Warfarin prescribing notes
- Warfarin is recommended where DOACs are contraindicated, not tolerated or not suitable in patients with AF. This includes:
- patients with mechanical prosthetic valves or significant mitral stenosis
- patients with severe renal dysfunction (CrCl<15mL/min)
- Only warfarin 1mg and 3mg tablets should be prescribed.
- Vitamin K (phytomenadione) can be given to reverse the effects of warfarin but takes 6 to 12 hours to become effective. If rapid reversal of warfarin is required, specialist haematological advice on the agreed regional policy should be sought. See also BNF.
Cautions
- A lower initial loading dose of warfarin is recommended in patients aged over 70 years.
- There are many clinically important interactions with warfarin -consult BNF before prescribing.
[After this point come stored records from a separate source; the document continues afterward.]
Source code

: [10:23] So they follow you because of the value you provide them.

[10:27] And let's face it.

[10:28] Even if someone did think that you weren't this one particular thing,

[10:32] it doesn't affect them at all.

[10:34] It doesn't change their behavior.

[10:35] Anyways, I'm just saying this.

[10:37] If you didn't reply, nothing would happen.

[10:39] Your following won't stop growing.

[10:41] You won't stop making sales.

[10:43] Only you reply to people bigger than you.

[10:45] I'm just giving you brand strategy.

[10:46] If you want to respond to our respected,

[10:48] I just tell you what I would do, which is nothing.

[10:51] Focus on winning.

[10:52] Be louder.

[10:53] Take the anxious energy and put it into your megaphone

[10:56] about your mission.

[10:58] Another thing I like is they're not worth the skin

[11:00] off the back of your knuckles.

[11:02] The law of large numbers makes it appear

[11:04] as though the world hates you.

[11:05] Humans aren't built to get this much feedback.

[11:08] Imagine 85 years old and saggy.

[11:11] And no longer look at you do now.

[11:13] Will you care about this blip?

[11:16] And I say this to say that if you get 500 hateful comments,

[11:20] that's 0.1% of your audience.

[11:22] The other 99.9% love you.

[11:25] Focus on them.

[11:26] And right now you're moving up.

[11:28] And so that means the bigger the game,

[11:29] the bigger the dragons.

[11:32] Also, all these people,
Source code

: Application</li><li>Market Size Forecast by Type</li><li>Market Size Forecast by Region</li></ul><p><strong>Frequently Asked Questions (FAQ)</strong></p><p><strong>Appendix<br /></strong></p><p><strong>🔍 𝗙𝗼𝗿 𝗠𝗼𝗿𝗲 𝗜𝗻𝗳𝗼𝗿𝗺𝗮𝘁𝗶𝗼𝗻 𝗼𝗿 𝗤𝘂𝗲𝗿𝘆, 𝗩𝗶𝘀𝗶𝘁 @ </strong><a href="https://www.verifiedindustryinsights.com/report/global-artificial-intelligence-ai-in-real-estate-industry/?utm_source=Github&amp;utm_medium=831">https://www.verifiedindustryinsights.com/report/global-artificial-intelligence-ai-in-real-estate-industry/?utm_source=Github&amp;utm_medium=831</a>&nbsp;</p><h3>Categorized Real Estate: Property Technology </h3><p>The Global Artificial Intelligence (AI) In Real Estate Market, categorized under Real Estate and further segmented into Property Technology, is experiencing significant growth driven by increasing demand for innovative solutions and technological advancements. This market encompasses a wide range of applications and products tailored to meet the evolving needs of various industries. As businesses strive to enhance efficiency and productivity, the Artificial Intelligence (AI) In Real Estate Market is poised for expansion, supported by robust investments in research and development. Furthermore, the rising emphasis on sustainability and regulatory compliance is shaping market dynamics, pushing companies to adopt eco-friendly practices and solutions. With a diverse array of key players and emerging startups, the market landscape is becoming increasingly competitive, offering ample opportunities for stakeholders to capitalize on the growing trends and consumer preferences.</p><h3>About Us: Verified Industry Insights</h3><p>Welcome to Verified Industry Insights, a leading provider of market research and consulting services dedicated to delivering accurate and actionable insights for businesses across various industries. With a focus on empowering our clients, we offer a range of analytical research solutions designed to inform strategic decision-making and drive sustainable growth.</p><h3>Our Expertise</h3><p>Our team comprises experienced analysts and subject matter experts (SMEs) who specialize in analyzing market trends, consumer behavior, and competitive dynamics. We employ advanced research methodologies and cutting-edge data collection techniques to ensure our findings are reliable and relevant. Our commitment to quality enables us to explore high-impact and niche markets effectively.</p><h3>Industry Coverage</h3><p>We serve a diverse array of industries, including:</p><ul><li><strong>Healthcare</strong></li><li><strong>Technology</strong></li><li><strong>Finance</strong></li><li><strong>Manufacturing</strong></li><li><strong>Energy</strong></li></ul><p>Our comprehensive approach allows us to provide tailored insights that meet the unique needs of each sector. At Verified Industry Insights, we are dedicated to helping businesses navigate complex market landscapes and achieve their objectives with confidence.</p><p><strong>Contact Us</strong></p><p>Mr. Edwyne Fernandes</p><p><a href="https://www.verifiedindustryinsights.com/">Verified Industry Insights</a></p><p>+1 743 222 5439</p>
- The MHRA reminds healthcare professionals of the bleeding risk with DOACs and of the importance that patients receive an appropriate dose based on renal function.
- DOACs are contraindicated in the setting of mechanical (metallic) valves. They may be used in bioprosthetic valves after 3 months post operatively. This is in line with EHRA guidance (see Table 1); recommendations in SPC may differ.
- DOACs are contraindicated in the setting moderate to severe mitral stenosis but may be used with other native valvular disease (see EHRA guidance, Table 1).
- Guidance on the management of dental patients taking anticoagulants or antiplatelet drugs by the Scottish Dental Clinical Effectiveness Programme (SDECP) has been adopted for use in Northern Ireland and is available at sdcep.org.uk.
- Specialist haematological advice should be sought regarding strategies for the reversal of the anticoagulant effects of DOACs.
- Specific reversal agents for dabigatran (idarucizumab) and the factor Xa inhibitors apixaban and rivaroxaban (andexanet alfa▼) are now available. These are for hospital only use.
- Refer to BNF for full details of cautions, contraindications and interactions with DOACs.